**EXERCISE DETAILS:** Run through the data and copy out every line that mentions the word "linejoin".

**DATA:**

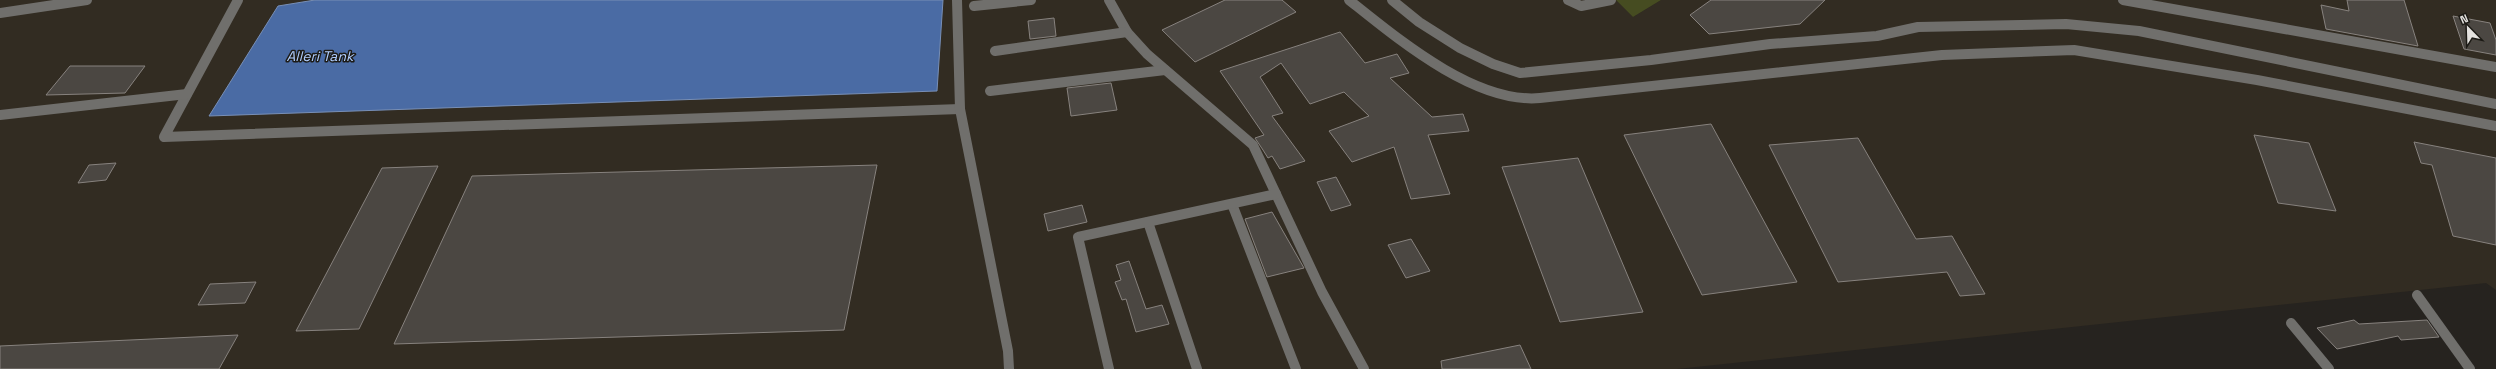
<svg xmlns="http://www.w3.org/2000/svg" width="2496" height="369" font-family="'Space Grotesk',sans-serif">
<style>
.built{fill:#322c22}
.green{fill:#464c21}
.water{fill:#4a6ba4;stroke:#788fb6}
.building{fill:#4b4742;stroke:#87827e}
.lines{fill:none;stroke-linecap:round;stroke-linejoin:round}
.minor{stroke:#706f6c;stroke-width:10}
.labels{text-anchor:middle;dominant-baseline:central;stroke-width:3;stroke-linejoin:round;paint-order:stroke}
.water-label{font-size:14px;font-style:italic;fill:#b0ceff;stroke:#1c1a15}
</style>
<rect width="100%" height="100%" fill="#26231f"/>
<path class="built" d="M0 0H1616L1633 17 1661 0H2496V290L2486 283 1677 369H0Z"/>
<path class="green" d="M1616 0H1661L1633 17Z"/>
<path class="water" d="M315 0H943L937 91 209 116 278 6Z"/>
<g class="building">
<path d="M1225 0H1282L1296 12 1195 62 1162 30Z"/>
<path d="M1711 0H1825L1800 24 1709 34 1690 15Z"/>
<path d="M2347 0H2404L2418 46 2326 29 2321 5 2349 11Z"/>
<path d="M2453 16 2490 23 2496 40V55L2464 49Z"/>
<path d="M1054 18 1056 36 1030 39 1028 21Z"/>
<path d="M1340 32 1365 63 1397 54 1409 73 1390 78 1432 117 1463 114 1469 131 1428 135 1450 194 1411 199 1394 147 1352 162 1329 131 1369 116 1344 92 1310 104 1281 63 1260 77 1283 113 1272 116 1305 161 1280 169 1272 156 1268 158 1263 150 1255 138 1264 135 1220 71Z"/>
<path d="M70 66H145L125 93 46 95Z"/>
<path d="M1111 83 1117 110 1071 116 1067 88Z"/>
<path d="M1711 124 1797 282 1702 295 1624 135Z"/>
<path d="M2254 135 2309 143 2336 211 2278 203Z"/>
<path d="M1858 138 1916 239 1952 236 1985 294 1960 296 1947 272 1838 282 1769 145Z"/>
<path d="M2414 142 2496 158V245L2453 236 2432 165 2421 163Z"/>
<path d="M1578 158 1643 312 1560 322 1502 167Z"/>
<path d="M116 163 106 180 78 183 89 165Z"/>
<path d="M877 165 844 330 394 344 472 176Z"/>
<path d="M438 166 359 329 296 331 382 168Z"/>
<path d="M1336 177 1351 205 1331 211 1317 182Z"/>
<path d="M1082 205 1087 222 1048 231 1044 214Z"/>
<path d="M1272 212 1304 268 1267 277 1245 219Z"/>
<path d="M1411 239 1430 271 1406 278 1388 245Z"/>
<path d="M1129 261 1146 309 1162 305 1169 324 1136 332 1126 299 1122 300 1115 282 1121 280 1116 265Z"/>
<path d="M256 282 245 303 198 305 210 284Z"/>
<path d="M2354 320 2359 324 2427 320 2439 337 2401 340 2398 336 2337 349 2317 328Z"/>
<path d="M238 335 219 369H0V346Z"/>
<path d="M1520 345 1531 369H1442L1441 361Z"/>
</g>
<g class="lines">
<g class="minor">
<path d="M238 0 164 137 960 109"/>
<path d="M957 0 960 109 1008 351 1009 369"/>
<path d="M1109 0 1127 32 1147 54 1253 145 1322 292 1364 369"/>
<path d="M1349 0C1398 39 1475 104 1540 98L1942 55 2074 50 2257 80 2496 126"/>
<path d="M1392 0 1419 22 1460 48 1493 64 1520 73 1651 60 1770 44 1877 36 1918 27 2066 24 2139 31 2496 104"/>
<path d="M1568 0 1581 6 1611 0"/>
<path d="M2123 0 2496 67"/>
<path d="M974 6 1031 0"/>
<path d="M0 13 87 0"/>
<path d="M995 51 1127 32"/>
<path d="M990 91 1165 70"/>
<path d="M0 115 187 94"/>
<path d="M1232 204 1296 369"/>
<path d="M1148 222 1197 369"/>
<path d="M2417 295 2470 369"/>
<path d="M2291 323 2329 369"/>
<path d="M1109 369 1078 237 1276 194"/>
</g>
</g>
<g class="labels">
<g class="water-label">
<text x="320" y="56">Alleri Tank</text>
</g>
</g>
<g transform="translate(2468 28) rotate(337)" stroke="#1c1a15" stroke-width="3" paint-order="stroke">
<path d="M0-3L7 15L0 10L-7 15Z" fill="#e4e2df"/>
<text y="-6" font-size="11" font-weight="bold" text-anchor="middle" fill="#e4e2df">N</text>
</g>
</svg>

**TASK SOLUTION:**
.lines{fill:none;stroke-linecap:round;stroke-linejoin:round}
.labels{text-anchor:middle;dominant-baseline:central;stroke-width:3;stroke-linejoin:round;paint-order:stroke}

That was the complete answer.